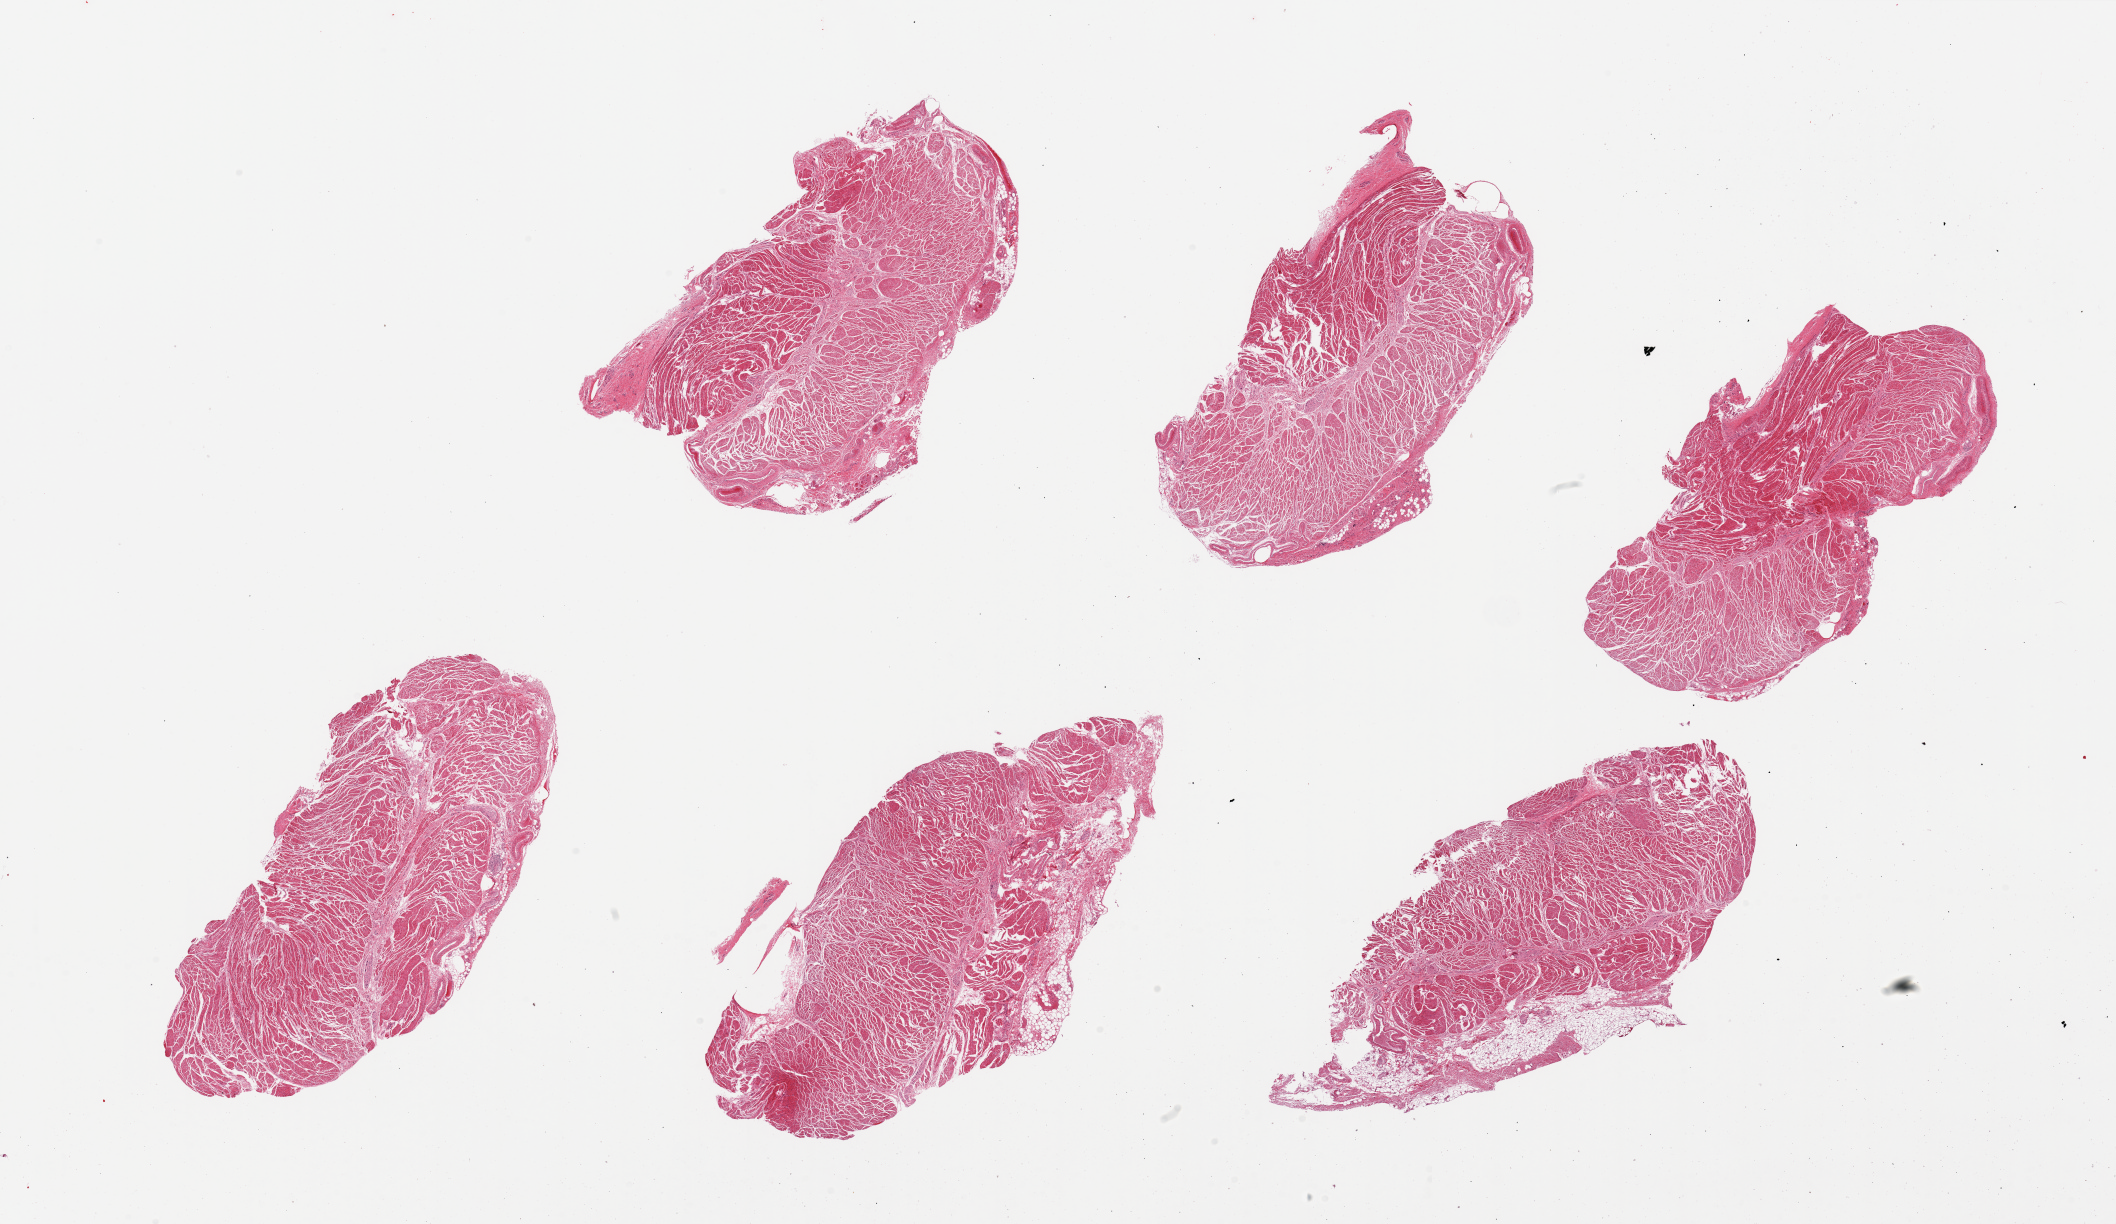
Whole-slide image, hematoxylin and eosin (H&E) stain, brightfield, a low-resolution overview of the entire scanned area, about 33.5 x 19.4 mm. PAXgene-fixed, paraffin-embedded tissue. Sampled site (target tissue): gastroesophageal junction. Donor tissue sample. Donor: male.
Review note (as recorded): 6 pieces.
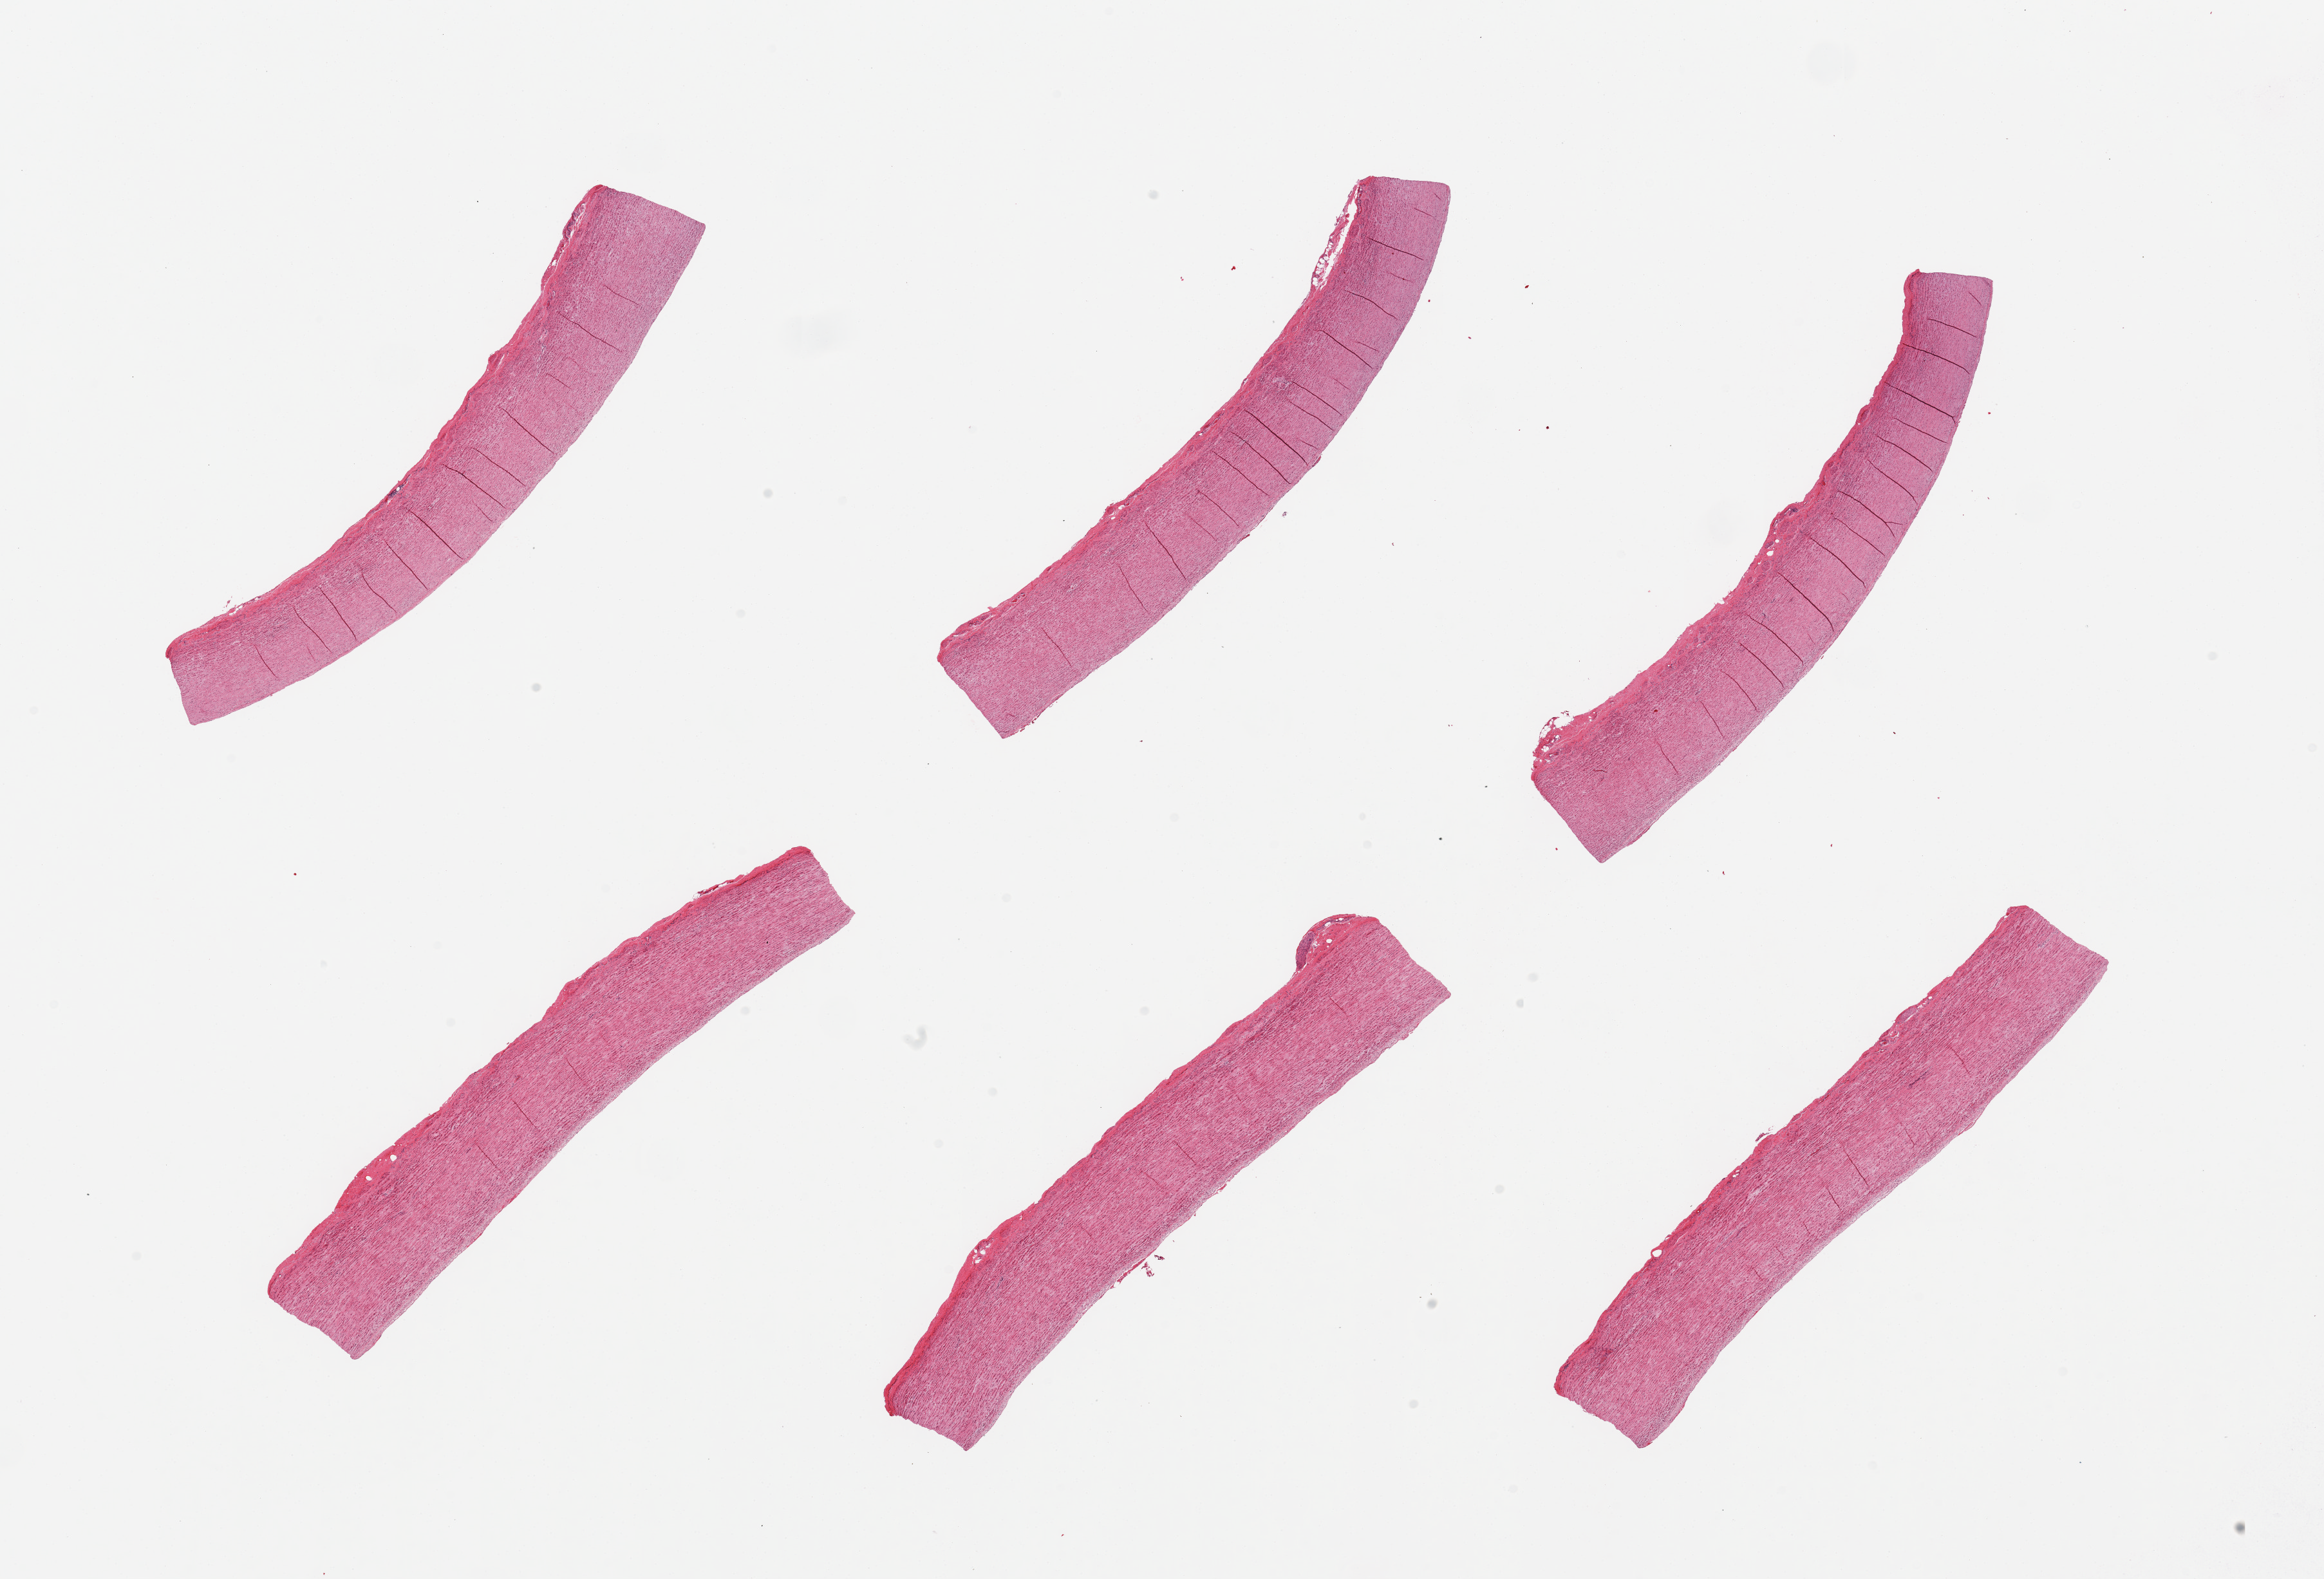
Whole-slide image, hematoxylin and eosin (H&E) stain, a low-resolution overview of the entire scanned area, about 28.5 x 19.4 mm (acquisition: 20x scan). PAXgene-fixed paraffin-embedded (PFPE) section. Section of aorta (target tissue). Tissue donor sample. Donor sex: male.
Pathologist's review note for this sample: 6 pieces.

◆ **Your goal**:
Copy the full listing above exactly, apart from the pictures.

◆ **Expected answer**:
Whole-slide image, hematoxylin and eosin (H&E) stain, brightfield, a low-resolution overview of the entire scanned area, about 33.5 x 19.4 mm. PAXgene-fixed, paraffin-embedded tissue. Sampled site (target tissue): gastroesophageal junction. Donor tissue sample. Donor: male.
Review note (as recorded): 6 pieces.
Whole-slide image, hematoxylin and eosin (H&E) stain, a low-resolution overview of the entire scanned area, about 28.5 x 19.4 mm (acquisition: 20x scan). PAXgene-fixed paraffin-embedded (PFPE) section. Section of aorta (target tissue). Tissue donor sample. Donor sex: male.
Pathologist's review note for this sample: 6 pieces.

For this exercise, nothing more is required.